方法:患者には足を曲げて腹壁の力を抜いて仰向けに寝てもらい.医師は一方の手のひらを患者の片側の腹壁に当て.もう一方の手で4本の指をそろえて少し曲げた状態で.指先で反対側の腹壁を叩く(または衝撃を与える)(腹壁自体の振動が反対側に伝わって判定に影響しないよう.別の人が臍の部分で掌部の中腹線に押し当てればいい)。 腹腔内に大量の液体が存在する場合.腹壁に当てた手のひらには.変動する液体に衝撃を受ける感覚.すなわち「ゆらぎ感」がある。

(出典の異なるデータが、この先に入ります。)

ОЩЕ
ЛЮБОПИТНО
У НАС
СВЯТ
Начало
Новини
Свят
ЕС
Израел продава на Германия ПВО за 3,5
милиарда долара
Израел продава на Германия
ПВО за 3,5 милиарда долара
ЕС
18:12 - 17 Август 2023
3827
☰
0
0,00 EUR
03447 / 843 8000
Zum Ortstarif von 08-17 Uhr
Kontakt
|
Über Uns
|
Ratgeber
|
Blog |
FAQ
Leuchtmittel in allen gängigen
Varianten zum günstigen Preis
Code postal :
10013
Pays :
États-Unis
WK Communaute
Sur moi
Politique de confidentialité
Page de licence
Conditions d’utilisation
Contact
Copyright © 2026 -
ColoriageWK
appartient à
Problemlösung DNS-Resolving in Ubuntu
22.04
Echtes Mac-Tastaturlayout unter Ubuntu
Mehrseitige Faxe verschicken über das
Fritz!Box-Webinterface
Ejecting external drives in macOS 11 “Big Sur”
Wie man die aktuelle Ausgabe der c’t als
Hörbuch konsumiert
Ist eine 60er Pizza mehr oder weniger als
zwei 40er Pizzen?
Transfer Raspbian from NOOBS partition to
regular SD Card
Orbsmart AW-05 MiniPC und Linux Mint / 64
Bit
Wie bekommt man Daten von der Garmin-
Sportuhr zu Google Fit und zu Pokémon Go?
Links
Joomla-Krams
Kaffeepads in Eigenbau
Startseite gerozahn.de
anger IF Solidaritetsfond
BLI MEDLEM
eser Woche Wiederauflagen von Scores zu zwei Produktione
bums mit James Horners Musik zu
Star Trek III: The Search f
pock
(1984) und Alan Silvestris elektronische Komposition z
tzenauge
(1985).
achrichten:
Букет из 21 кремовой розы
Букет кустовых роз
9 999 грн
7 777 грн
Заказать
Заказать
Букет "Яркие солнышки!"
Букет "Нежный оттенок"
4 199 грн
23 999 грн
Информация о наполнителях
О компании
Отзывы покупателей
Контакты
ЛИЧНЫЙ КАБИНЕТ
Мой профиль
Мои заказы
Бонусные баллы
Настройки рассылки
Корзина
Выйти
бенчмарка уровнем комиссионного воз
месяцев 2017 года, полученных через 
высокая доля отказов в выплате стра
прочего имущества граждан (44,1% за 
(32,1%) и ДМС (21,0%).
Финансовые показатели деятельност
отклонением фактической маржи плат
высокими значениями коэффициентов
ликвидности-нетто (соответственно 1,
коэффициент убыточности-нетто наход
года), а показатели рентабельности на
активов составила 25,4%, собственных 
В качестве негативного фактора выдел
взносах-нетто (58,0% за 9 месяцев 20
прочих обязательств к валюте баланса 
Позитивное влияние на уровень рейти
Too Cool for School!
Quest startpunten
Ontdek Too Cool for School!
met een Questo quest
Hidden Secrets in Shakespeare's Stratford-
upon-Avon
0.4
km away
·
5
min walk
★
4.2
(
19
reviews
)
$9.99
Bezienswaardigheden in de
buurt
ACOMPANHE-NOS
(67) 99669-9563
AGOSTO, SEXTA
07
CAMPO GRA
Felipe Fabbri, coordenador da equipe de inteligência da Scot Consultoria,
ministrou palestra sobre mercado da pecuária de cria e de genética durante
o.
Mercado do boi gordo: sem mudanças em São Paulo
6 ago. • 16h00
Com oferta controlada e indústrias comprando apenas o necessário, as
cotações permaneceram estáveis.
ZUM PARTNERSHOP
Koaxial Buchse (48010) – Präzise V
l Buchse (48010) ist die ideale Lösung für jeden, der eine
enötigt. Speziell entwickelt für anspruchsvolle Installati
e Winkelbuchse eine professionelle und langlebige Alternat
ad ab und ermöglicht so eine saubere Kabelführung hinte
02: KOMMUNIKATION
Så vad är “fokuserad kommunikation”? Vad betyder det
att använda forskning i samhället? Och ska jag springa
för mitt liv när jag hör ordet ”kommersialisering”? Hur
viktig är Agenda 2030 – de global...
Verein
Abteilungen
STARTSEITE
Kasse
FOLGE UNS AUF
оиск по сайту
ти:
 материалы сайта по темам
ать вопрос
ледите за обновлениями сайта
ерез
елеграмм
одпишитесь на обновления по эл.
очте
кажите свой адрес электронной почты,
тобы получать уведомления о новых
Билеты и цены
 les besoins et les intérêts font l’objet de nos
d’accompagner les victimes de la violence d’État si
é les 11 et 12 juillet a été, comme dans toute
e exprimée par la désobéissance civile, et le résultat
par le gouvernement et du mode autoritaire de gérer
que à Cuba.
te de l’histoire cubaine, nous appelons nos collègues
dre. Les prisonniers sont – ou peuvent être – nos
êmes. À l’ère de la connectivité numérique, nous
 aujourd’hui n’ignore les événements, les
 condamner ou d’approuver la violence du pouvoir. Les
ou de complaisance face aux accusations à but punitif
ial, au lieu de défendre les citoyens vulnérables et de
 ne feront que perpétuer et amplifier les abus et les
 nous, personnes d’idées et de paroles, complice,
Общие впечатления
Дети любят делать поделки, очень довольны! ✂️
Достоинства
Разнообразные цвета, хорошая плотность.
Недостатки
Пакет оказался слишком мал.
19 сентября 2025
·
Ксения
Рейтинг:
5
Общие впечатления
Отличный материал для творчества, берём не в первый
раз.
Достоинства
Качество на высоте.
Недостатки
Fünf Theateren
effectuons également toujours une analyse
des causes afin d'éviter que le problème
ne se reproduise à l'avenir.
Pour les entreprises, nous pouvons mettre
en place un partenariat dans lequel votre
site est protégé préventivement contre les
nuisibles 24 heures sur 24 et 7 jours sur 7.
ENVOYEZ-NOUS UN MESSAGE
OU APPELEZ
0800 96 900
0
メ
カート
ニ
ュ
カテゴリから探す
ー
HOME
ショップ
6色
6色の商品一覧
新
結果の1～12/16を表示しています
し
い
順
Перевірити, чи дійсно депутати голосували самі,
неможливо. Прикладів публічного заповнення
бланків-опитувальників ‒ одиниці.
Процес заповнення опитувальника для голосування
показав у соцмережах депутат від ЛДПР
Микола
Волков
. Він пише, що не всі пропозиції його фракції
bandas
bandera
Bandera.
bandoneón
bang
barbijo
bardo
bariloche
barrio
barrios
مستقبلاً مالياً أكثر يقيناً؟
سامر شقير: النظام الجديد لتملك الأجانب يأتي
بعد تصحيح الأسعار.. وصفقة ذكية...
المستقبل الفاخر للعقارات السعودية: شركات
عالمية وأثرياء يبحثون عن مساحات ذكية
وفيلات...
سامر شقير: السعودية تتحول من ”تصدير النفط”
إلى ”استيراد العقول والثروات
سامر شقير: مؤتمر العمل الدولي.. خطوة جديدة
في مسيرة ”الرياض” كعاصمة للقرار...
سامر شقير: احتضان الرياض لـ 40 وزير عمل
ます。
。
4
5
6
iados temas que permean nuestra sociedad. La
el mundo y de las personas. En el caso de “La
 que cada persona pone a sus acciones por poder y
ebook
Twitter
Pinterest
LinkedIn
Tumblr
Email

著しい変動がある場合は.腹腔内液量が3000~4000ml以上であることを示唆し.陽性となる。 また.肥満の患者は偽陽性になりやすいので.注意が必要である。 腹腔内の液量が少量から中程度の場合.偽陰性が出やすく.この検査は移動性濁音に比べ感度が低い。

陽性の液中波動震は.肝硬変の減退または進行した肝細胞癌で最もよく見られます。